Mirroring, in an ironic way, the forced deleveraging of Chinese conglomerates like Anbang, HNA & Dalian Wanda, SoftBank announced on Monday that it would start selling off some of the crown jewels, including some of its stake in Alibaba, to shore up its balance sheet and prop up its share price.

The company earmarked up to $18 billion for share buybacks, and another $23 billion to redeem debt and build up cash reserves on Monday, two weeks after announcing share buybacks of roughly $4.5 billion. The move would allow SoftBank to repurchase up to 45% of its shares outstanding, and the planned buyback is more than twice the size of the $20 billion or so that Elliott had pushed for.

The action “reflects the firm and unwavering confidence we have in our business,” Son said.

The company is also hoping to pull $3 billion of rescue capital from WeWork, claiming that investigations into WeWork allow SoftBank to pull the funds.

Though most of the money will be used for stock buy backs, some will go down to pay the company’s massive $173 billion debt pile (though more than half of that debt sits on the books of SoftBank subsidiaries).

SoftBank’s debtholders are getting restive as well.
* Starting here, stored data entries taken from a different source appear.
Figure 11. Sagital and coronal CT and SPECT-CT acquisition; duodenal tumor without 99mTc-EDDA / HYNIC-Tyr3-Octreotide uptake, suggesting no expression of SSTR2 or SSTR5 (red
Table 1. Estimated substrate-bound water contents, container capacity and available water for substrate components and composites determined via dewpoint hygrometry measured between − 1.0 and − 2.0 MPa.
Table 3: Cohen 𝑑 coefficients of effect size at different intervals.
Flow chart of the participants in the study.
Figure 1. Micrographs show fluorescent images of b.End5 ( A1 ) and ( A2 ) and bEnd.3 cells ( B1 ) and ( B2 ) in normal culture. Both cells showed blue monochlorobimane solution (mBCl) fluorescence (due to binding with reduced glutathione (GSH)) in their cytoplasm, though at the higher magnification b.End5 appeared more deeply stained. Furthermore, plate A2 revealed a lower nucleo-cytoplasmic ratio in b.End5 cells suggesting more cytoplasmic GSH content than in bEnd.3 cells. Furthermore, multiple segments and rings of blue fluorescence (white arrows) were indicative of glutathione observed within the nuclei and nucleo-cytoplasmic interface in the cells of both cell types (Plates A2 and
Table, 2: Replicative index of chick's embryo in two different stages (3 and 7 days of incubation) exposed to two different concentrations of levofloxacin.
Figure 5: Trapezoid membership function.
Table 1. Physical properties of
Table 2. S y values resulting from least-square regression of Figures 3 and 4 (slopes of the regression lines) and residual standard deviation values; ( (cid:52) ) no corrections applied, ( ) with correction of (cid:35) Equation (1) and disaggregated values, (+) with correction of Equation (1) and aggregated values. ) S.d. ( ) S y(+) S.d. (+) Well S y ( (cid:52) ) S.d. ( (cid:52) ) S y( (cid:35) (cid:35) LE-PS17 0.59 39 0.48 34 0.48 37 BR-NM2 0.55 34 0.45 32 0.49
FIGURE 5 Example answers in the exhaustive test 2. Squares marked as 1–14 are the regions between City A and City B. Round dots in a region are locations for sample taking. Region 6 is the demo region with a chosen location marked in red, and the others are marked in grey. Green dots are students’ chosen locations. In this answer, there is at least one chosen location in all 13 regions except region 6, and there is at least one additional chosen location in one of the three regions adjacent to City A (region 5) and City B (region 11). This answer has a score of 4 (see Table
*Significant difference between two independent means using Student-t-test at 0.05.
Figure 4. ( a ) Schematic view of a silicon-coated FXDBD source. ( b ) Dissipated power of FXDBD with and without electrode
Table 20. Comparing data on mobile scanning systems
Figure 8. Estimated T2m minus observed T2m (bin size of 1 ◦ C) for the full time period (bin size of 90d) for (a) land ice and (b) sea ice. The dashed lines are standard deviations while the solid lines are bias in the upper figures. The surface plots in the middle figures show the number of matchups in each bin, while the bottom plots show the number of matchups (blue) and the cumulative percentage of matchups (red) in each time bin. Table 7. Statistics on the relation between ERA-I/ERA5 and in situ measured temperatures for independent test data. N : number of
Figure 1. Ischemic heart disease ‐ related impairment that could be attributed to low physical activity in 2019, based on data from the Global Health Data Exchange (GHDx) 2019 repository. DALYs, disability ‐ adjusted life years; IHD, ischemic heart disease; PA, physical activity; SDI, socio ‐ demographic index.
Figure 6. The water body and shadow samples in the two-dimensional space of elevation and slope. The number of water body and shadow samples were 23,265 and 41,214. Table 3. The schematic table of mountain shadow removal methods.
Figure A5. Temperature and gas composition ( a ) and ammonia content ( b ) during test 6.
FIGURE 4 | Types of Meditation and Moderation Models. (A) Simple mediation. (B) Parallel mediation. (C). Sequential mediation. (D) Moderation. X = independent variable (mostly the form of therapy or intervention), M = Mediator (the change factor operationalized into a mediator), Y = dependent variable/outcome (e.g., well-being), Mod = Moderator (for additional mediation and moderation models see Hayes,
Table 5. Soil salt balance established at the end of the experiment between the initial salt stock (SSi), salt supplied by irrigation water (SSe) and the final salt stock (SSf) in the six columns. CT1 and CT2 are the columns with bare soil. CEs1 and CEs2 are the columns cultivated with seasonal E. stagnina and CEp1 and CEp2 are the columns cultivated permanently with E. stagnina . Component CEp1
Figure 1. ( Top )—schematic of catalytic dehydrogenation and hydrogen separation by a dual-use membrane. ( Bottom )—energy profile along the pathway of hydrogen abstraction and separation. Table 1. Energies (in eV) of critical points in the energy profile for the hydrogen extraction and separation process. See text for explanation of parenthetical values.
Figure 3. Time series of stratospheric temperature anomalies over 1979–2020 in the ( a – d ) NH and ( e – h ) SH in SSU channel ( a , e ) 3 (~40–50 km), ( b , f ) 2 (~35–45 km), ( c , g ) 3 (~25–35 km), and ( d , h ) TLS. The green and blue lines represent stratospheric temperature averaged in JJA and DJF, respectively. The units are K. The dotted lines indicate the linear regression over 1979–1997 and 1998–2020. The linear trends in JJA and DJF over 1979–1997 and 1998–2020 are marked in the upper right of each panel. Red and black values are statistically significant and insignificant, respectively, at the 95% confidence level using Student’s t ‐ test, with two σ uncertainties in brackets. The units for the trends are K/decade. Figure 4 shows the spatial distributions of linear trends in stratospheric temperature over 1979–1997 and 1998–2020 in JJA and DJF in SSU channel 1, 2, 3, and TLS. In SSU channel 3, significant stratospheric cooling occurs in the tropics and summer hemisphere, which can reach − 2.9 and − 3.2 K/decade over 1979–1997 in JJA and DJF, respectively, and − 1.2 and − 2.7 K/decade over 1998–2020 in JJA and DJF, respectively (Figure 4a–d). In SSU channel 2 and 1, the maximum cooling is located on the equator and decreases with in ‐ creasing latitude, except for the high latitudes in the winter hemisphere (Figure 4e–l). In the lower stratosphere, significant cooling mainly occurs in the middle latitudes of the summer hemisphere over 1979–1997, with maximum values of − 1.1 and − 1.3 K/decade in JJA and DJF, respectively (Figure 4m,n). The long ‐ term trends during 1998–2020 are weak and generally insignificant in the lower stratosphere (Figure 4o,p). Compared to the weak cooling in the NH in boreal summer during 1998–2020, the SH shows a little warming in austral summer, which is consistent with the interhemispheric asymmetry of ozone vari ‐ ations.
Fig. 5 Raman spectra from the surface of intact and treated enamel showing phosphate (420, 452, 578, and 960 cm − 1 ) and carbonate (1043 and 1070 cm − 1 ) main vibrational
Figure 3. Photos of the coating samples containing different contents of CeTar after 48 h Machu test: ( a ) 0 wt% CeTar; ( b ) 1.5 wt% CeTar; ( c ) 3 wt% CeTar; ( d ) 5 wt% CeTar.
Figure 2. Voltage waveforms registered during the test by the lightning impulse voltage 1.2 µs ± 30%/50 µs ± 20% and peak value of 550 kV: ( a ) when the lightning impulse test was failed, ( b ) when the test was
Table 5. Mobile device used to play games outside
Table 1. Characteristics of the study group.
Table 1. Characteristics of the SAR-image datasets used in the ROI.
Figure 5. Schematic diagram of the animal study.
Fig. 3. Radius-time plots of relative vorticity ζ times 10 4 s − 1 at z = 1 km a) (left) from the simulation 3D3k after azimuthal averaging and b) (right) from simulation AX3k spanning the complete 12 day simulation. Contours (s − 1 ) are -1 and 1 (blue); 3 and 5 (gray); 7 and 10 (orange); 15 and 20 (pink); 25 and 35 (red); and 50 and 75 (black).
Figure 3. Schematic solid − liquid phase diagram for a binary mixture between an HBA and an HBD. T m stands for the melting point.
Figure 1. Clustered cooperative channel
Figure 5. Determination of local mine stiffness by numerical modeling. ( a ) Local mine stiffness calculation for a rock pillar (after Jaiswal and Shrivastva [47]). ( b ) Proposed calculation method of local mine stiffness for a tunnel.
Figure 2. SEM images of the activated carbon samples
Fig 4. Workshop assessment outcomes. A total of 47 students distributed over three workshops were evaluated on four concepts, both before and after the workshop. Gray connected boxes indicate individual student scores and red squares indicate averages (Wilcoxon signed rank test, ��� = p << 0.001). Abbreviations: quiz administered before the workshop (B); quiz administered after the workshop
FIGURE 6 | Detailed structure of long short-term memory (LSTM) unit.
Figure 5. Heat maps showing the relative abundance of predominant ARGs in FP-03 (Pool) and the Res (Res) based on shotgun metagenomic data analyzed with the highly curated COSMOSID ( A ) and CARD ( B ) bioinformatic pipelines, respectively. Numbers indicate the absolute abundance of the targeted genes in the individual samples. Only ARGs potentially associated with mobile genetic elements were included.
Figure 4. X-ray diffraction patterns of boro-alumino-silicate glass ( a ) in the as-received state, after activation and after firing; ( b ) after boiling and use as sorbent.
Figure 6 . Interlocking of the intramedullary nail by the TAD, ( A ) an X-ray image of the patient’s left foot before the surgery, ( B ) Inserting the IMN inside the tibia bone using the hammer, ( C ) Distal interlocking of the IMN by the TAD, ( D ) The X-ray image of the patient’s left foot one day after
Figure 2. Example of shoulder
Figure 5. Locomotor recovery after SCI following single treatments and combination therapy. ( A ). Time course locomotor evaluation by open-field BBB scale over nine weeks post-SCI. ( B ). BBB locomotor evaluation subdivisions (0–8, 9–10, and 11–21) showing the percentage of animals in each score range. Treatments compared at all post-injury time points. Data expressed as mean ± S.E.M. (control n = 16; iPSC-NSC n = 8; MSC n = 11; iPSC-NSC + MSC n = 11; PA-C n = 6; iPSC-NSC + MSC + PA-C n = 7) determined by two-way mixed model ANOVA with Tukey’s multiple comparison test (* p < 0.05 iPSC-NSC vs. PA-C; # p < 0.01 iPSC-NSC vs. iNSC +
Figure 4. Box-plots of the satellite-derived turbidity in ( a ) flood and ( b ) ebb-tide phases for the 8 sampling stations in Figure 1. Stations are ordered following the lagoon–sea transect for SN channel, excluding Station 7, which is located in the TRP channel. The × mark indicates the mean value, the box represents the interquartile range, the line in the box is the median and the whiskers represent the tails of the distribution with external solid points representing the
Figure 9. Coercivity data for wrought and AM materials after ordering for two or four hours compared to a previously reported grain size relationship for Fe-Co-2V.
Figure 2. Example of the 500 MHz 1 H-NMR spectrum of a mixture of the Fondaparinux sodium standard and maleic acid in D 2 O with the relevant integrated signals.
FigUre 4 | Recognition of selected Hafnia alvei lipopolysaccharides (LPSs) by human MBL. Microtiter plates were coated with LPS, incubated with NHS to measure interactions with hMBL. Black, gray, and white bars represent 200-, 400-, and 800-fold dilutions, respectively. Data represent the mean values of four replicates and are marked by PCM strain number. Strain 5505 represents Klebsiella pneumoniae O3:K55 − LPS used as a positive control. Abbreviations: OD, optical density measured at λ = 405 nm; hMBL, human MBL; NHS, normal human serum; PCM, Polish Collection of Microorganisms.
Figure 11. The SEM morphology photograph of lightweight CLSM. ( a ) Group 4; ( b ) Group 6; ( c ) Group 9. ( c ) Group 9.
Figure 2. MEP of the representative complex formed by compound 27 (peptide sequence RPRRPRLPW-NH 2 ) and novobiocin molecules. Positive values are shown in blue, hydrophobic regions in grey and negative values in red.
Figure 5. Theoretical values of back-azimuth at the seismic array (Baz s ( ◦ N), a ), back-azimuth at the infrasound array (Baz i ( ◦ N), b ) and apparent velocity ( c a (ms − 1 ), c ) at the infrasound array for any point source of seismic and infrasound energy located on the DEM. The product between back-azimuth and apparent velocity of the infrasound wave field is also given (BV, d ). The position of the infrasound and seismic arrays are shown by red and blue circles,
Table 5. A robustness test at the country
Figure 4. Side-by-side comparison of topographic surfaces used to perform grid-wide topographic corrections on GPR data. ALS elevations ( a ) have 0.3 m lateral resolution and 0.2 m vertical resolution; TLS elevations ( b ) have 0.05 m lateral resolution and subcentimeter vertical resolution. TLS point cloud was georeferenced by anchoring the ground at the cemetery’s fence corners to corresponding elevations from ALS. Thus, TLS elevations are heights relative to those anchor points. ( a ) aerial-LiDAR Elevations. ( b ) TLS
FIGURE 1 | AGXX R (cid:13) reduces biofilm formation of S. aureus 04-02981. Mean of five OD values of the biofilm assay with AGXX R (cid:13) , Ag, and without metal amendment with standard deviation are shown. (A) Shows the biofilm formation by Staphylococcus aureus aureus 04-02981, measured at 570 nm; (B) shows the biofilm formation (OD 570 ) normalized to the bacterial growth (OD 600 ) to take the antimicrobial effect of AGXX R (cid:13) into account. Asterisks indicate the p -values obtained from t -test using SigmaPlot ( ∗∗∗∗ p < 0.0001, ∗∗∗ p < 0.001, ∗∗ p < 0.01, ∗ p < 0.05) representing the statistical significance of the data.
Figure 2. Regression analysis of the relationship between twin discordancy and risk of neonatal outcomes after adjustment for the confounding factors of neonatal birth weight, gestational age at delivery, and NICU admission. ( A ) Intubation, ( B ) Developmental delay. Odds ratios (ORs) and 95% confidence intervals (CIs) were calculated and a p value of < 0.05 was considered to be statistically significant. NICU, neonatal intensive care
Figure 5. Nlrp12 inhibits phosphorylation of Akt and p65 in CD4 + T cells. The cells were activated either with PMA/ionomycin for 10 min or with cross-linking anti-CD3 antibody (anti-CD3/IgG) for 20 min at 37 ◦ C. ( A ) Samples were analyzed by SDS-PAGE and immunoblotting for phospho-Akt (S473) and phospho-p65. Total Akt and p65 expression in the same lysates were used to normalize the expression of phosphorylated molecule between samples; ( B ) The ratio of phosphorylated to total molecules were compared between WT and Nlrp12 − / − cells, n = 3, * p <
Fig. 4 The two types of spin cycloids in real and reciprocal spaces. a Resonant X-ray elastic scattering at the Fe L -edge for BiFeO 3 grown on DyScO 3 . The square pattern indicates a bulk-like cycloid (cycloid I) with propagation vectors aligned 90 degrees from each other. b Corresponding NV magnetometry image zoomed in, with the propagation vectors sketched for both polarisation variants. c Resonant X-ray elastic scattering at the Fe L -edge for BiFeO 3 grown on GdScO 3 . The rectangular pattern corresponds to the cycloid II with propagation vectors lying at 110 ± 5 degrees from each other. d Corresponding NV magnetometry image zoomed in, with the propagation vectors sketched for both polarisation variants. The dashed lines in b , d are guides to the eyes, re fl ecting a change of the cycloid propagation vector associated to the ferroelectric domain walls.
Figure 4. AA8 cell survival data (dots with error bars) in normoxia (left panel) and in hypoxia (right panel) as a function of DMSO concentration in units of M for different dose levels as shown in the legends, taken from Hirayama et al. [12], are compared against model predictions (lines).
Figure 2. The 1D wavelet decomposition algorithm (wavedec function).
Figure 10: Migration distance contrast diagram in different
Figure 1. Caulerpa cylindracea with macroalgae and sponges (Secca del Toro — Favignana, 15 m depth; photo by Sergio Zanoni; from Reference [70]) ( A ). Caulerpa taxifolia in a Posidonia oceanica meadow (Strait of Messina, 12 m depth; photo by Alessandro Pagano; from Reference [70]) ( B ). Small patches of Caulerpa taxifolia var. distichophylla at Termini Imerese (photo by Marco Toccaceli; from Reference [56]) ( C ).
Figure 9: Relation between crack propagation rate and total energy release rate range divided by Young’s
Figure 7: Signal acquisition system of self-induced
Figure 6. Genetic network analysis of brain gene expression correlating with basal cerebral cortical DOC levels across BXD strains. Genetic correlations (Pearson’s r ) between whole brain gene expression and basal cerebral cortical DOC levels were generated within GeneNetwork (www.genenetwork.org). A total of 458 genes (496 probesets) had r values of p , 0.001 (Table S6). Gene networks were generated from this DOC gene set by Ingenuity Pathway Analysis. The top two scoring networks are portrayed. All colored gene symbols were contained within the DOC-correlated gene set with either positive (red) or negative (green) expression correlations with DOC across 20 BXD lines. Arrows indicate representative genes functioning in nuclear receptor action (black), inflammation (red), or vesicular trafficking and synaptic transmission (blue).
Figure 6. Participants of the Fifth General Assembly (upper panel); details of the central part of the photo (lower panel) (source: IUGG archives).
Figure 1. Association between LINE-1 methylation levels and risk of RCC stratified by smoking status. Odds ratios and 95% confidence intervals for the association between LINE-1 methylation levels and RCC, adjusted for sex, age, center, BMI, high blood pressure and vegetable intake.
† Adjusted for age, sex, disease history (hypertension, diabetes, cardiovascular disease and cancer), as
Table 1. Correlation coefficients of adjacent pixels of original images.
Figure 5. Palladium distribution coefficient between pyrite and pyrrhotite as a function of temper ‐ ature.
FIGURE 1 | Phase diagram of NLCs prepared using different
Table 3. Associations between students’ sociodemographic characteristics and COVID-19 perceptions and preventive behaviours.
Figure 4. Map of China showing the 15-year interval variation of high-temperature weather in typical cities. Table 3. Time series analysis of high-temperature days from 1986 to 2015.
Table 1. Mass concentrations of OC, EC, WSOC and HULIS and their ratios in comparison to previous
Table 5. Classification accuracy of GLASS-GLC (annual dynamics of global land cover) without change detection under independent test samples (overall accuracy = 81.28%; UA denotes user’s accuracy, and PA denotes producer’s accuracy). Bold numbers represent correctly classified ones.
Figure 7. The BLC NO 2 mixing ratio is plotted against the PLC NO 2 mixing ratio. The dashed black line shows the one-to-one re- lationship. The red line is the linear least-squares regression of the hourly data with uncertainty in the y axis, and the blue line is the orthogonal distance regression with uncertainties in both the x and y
On a consolidated basis, SoftBank had about ¥19 trillion yen ($173 billion) in debt as of the end of last year, although more than half was held by subsidiaries like Sprint, which SoftBank said it wasn’t on the hook for.

Soon after SoftBank announced its first share buyback on March 12, credit rater S&P Global downgraded the company’s outlook to negative, saying the move raised questions about SoftBank’s commitment to financial soundness. In recent days, as global credit markets have tanked, the prices of some of SoftBank’s bonds plummeted as well, while the price of a financial instrument offering protection against potential bankruptcy, known as a credit default swap, rose.

SoftBank also said it has hired an outside firm to search for three new independent directors to improve transparency and governance.

But given Masa Son’s reputation, and his still-formidable fortune and reputation, we can’t help but wonder if all of this is merely a ruse, as Masa Son, irritated by the encroachment of activists, prepares a long-shot bid to try and take the company – or at least a scaled-back version of the company a la Rupert Murdoch’s new Fox News – private.

It’s really his only option if he ever hopes to run SoftBank with the level of autonomy he enjoyed before the WeWork fiasco.